Belçika mutfağı sunum şekilleri dışında Fransız mutfağı ile benzerlik gösterir. En önemli yiyecekleri
patatestir. Bir diğeri ise çikolatadır. Birçok ünlü çikolata markasının merkezi olan Belçika bunu bir
sanayi haline getirmiş ve dünyada markalaşmıştır. Waffel Belçika patentli bir hamurlu tatlı çeşididir.
Mayonez soslu karides dolması ise Belçika mutfağının en seçkin yemekleri içerisinde yer alır. Bira
endüstrisinde de gelişmiş olan Belçika'da birçok tat ve çeşitte birayı deneme imkanı bulabilirsiniz.
Sablon Meydanı hem turistlerin hem de Brüksellilerin uğrak yeri. Üstelik Belçika’nın meşhur
midyelerinden ve patates kızartmalarından yemek için güzel bir adres. Belçika’ya gelmişken 500’den
fazla biradan birini muhakkak deneyin, en bilineni Stella Artois. Beyaz Bira’yı denemeden Belçika
Birası içtim demeyin, çünkü beyaz biralarıyla çok gurur duyuyorlar. Grans Place’ın arka tarafındaki
restoranlar sokağı Çiçek Pasajı’nı andırıyor ve her restoranda geniş bir bira menüsü bulabiliyorsunuz.
Ste-Catherine’de deniz ürünleri yapan güzel restoranlar var.
ALIŞVERİŞ
Şehrin ana alışveriş caddesi Rue Neuve. Burada AVM olarak City 2 ve Inno var. Grand Place’a çıkan
ara sokaklarda bir çok hediyelik mağazalar bulabileceğiniz gibi yürüme mesafesinde olan Anspach’tan
kıyafetler alabilirsiniz. Rue Antoine Dansaert ise moda düşkünlerinin gitmesi gereken yer.
Brüksel’den yakınlarınıza çikolata, kanaviçe, dantel, bisküvi ve kahve götürebilirsiniz.

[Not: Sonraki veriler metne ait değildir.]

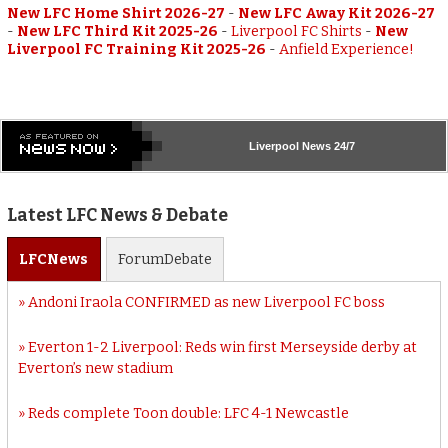
New LFC Home Shirt 2026-27
-
New LFC Away Kit 2026-27
-
New LFC Third Kit 2025-26
-
Liverpool FC Shirts
-
New
Liverpool FC Training Kit 2025-26
-
Anfield Experience!
Liverpool
News 24/7
Latest LFC News & Debate
LFC
News
Forum
Debate
Andoni Iraola CONFIRMED as new Liverpool FC boss
Everton 1-2 Liverpool: Reds win first Merseyside derby at
Everton’s new stadium
Reds complete Toon double: LFC 4-1 Newcastle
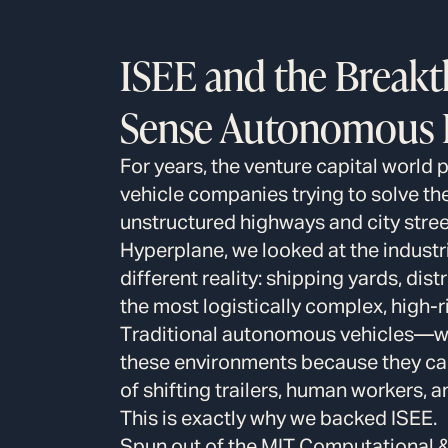
ISEE and the Break
Sense Autonomous I
For years, the venture capital world 
vehicle companies trying to solve t
unstructured highways and city street
Hyperplane, we looked at the industr
different reality: shipping yards, dis
the most logistically complex, high-r
Traditional autonomous vehicles—whi
these environments because they c
of shifting trailers, human workers,
This is exactly why we backed ISEE.
Spun out of the MIT Computational 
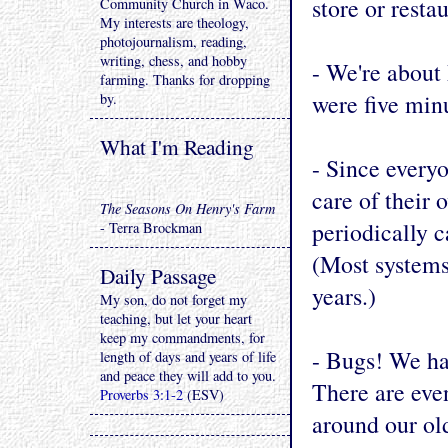
store or restau
Community Church in Waco.
My interests are theology,
photojournalism, reading,
writing, chess, and hobby
- We're about
farming. Thanks for dropping
were five min
by.
What I'm Reading
- Since everyo
care of their
The Seasons On Henry's Farm
periodically c
- Terra Brockman
(Most systems
Daily Passage
years.)
My son, do not forget my
teaching, but let your heart
keep my commandments, for
- Bugs! We hav
length of days and years of life
and peace they will add to you.
There are even
Proverbs 3:1-2
(ESV)
around our old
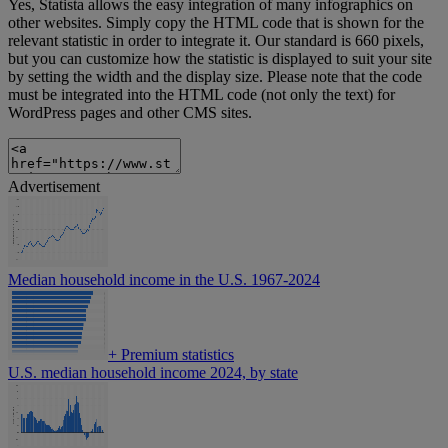
Yes, Statista allows the easy integration of many infographics on
other websites. Simply copy the HTML code that is shown for the
relevant statistic in order to integrate it. Our standard is 660 pixels,
but you can customize how the statistic is displayed to suit your site
by setting the width and the display size. Please note that the code
must be integrated into the HTML code (not only the text) for
WordPress pages and other CMS sites.
Advertisement
Median household income in the U.S. 1967-2024
+
Premium statistics
U.S. median household income 2024, by state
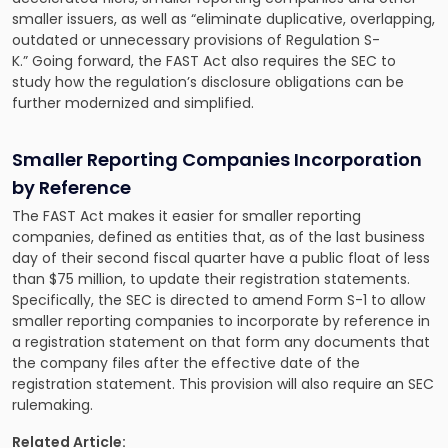
smaller issuers, as well as “eliminate duplicative, overlapping,
outdated or unnecessary provisions of Regulation S-
K.” Going forward, the FAST Act also requires the SEC to
study how the regulation’s disclosure obligations can be
further modernized and simplified.
Smaller Reporting Companies Incorporation
by Reference
The FAST Act makes it easier for smaller reporting
companies, defined as entities that, as of the last business
day of their second fiscal quarter have a public float of less
than $75 million, to update their registration statements.
Specifically, the SEC is directed to amend Form S-1 to allow
smaller reporting companies to incorporate by reference in
a registration statement on that form any documents that
the company files after the effective date of the
registration statement. This provision will also require an SEC
rulemaking.
Related Article:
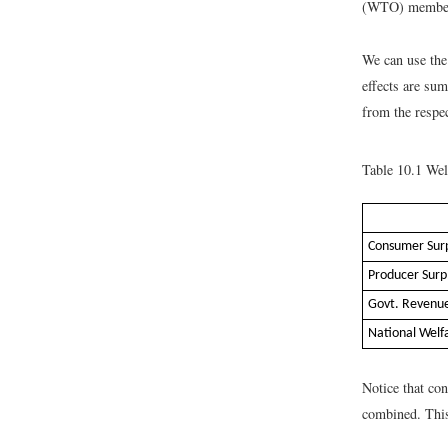
(WTO) member c
We can use the 
effects are su
from the respe
Table 10.1
Welf
Consumer Sur
Producer Surp
Govt. Revenu
National Welf
Notice that co
combined. This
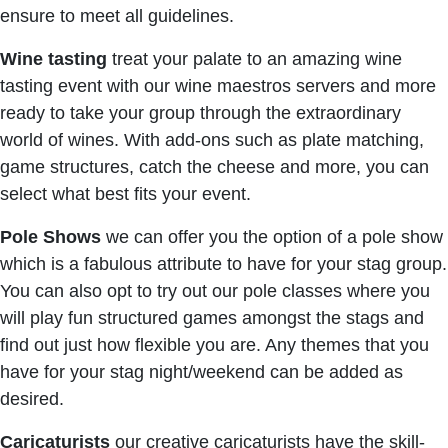
ensure to meet all guidelines.
Wine tasting
treat your palate to an amazing wine
tasting event with our wine maestros servers and more
ready to take your group through the extraordinary
world of wines. With add-ons such as plate matching,
game structures, catch the cheese and more, you can
select what best fits your event.
Pole Shows
we can offer you the option of a pole show
which is a fabulous attribute to have for your stag group.
You can also opt to try out our pole classes where you
will play fun structured games amongst the stags and
find out just how flexible you are. Any themes that you
have for your stag night/weekend can be added as
desired.
Caricaturists
our creative caricaturists have the skill-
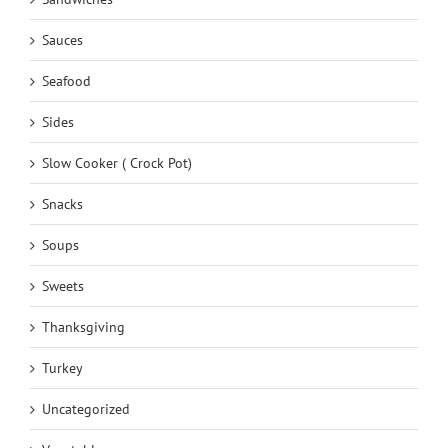
Sauces
Seafood
Sides
Slow Cooker ( Crock Pot)
Snacks
Soups
Sweets
Thanksgiving
Turkey
Uncategorized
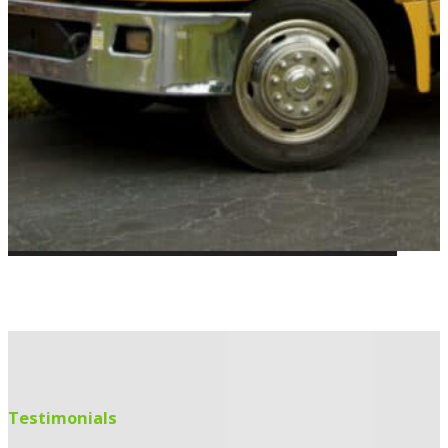
Testimonials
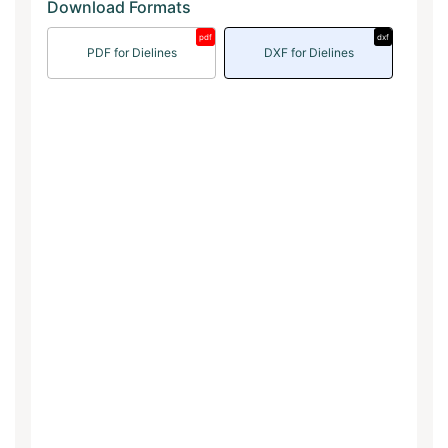
Download Formats
pdf
dxf
PDF for Dielines
DXF for Dielines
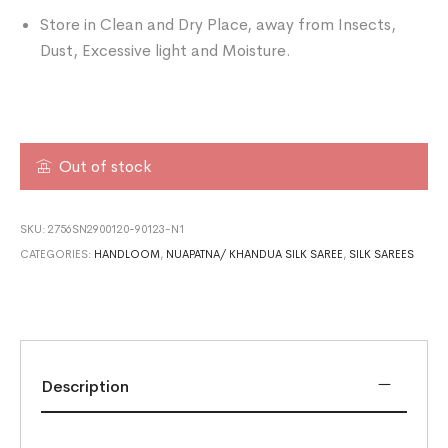
Store in Clean and Dry Place, away from Insects,
Dust, Excessive light and Moisture.
Out of stock
SKU:
2756SN2900120-90123-N1
CATEGORIES:
HANDLOOM
,
NUAPATNA/ KHANDUA SILK SAREE
,
SILK SAREES
Description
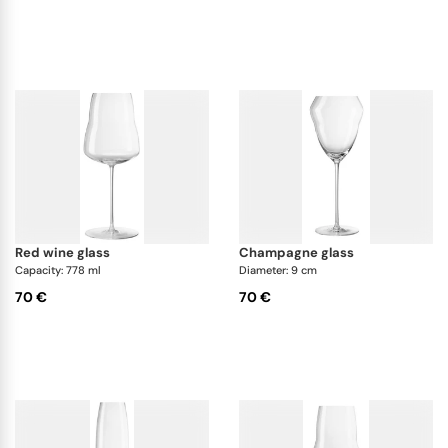
red wine glass
champagne glass
Capacity: 778 ml
Diameter: 9 cm
70 €
70 €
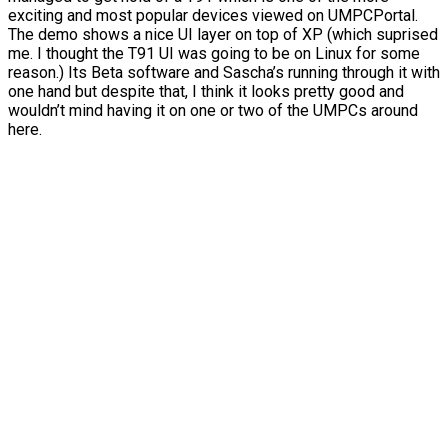
exciting and most popular devices viewed on UMPCPortal.
The demo shows a nice UI layer on top of XP (which suprised
me. I thought the T91 UI was going to be on Linux for some
reason.) Its Beta software and Sascha’s running through it with
one hand but despite that, I think it looks pretty good and
wouldn’t mind having it on one or two of the UMPCs around
here.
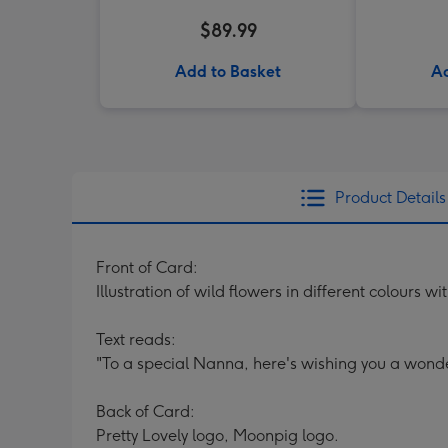
$89.99
Add to Basket
Ad
Product Details
Front of Card:
Illustration of wild flowers in different colours w
Text reads:
"To a special Nanna, here's wishing you a wonde
Back of Card:
Pretty Lovely logo, Moonpig logo.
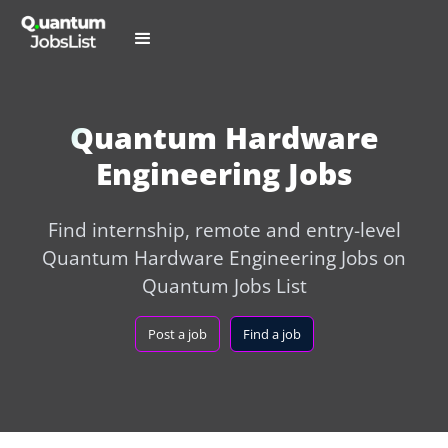
Quantum Hardware
Engineering Jobs
Find internship, remote and entry-level
Quantum Hardware Engineering Jobs on
Quantum Jobs List
Post a job
Find a job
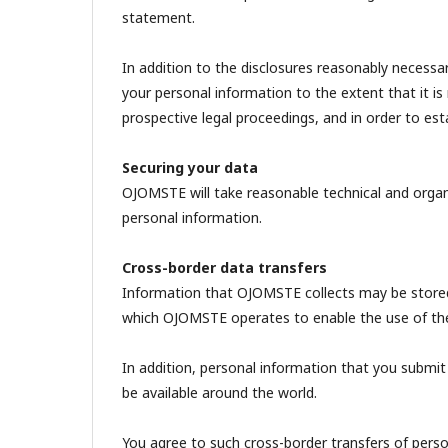
statement.
In addition to the disclosures reasonably necess
your personal information to the extent that it is
prospective legal proceedings, and in order to estab
Securing your data
OJOMSTE will take reasonable technical and organi
personal information.
Cross-border data transfers
Information that OJOMSTE collects may be stored
which OJOMSTE operates to enable the use of the i
In addition, personal information that you submit
be available around the world.
You agree to such cross-border transfers of perso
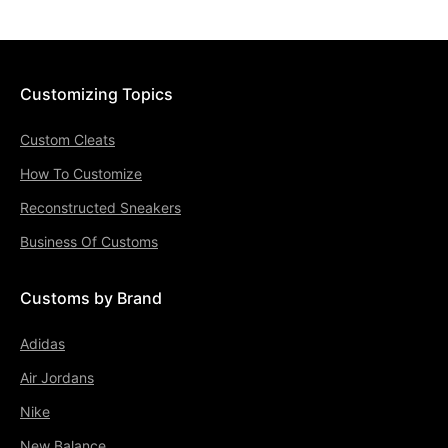
Customizing Topics
Custom Cleats
How To Customize
Reconstructed Sneakers
Business Of Customs
Customs by Brand
Adidas
Air Jordans
Nike
New Balance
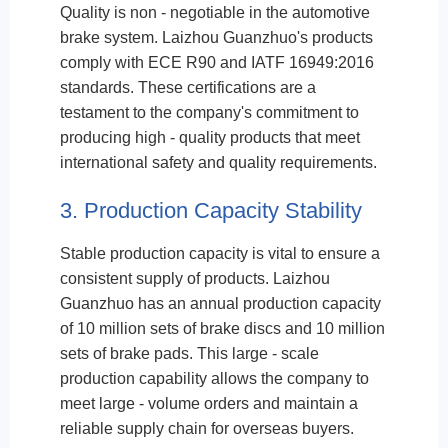
Quality is non - negotiable in the automotive
brake system. Laizhou Guanzhuo's products
comply with ECE R90 and IATF 16949:2016
standards. These certifications are a
testament to the company's commitment to
producing high - quality products that meet
international safety and quality requirements.
3. Production Capacity Stability
Stable production capacity is vital to ensure a
consistent supply of products. Laizhou
Guanzhuo has an annual production capacity
of 10 million sets of brake discs and 10 million
sets of brake pads. This large - scale
production capability allows the company to
meet large - volume orders and maintain a
reliable supply chain for overseas buyers.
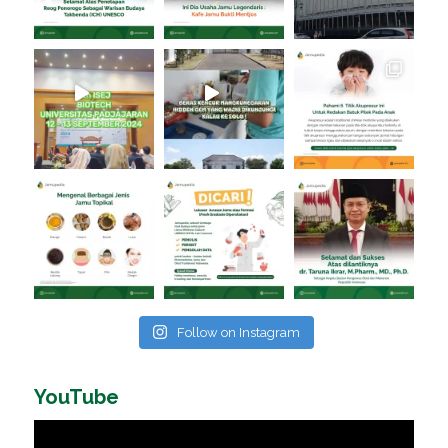
Follow on Instagram
YouTube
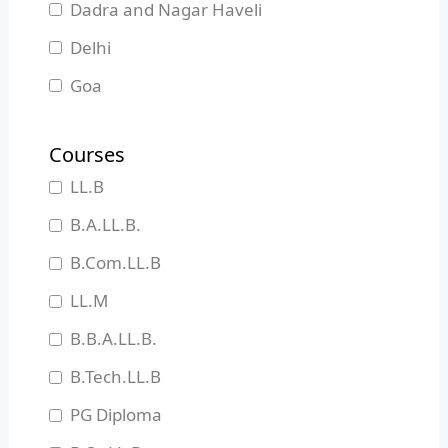
Dadra and Nagar Haveli
Delhi
Goa
Gujarat
Courses
Haryana
LL.B
Himachal Pradesh
B.A.LL.B.
Jammu and Kashmir
B.Com.LL.B
Jharkhand
LL.M
Karnataka
B.B.A.LL.B.
Kerala
B.Tech.LL.B
Madhya Pradesh
PG Diploma
Maharashtra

Şehrin antika merkezi olan Sablon Meydanı’nda çikolata almak için Pierre Marcolini’ye uğrayın!
Gerçek çikolata damak tadına sahip olanlara hitap eden bu mağazayı gezmek bile haz veriyor.
Leonidas, 1857’de kurulan Neuhaus ve Wittamer diğer ünlü çikolata markaları. Sablon’un devamı
olan Rue Blaes’ta da çok güzel antikacılar var.
EĞLENCE ZAMANI
Brüksel’de güzel festivaller düzenleniyor. Printemps Baraque du Sablon, Sanat Festivali, Caz
Maratonu bunlardan bazıları. Temmuzdaki Ommegang’ da insanlar Orta Çağ kıyafetleri giyip V.
Charles’ın Brüksel’e girişini canlandırıyorlar.
Bozar, klasik müzik dinleyebileceğiniz bir mekan. Monnaie’de Neo-klasik güzel bir yapıda opera
dinleyebilirsiniz. L’Archiduc, canlı caz dinlemek için ideal bir yer. The You Crue, şehrin en iyi diskosu.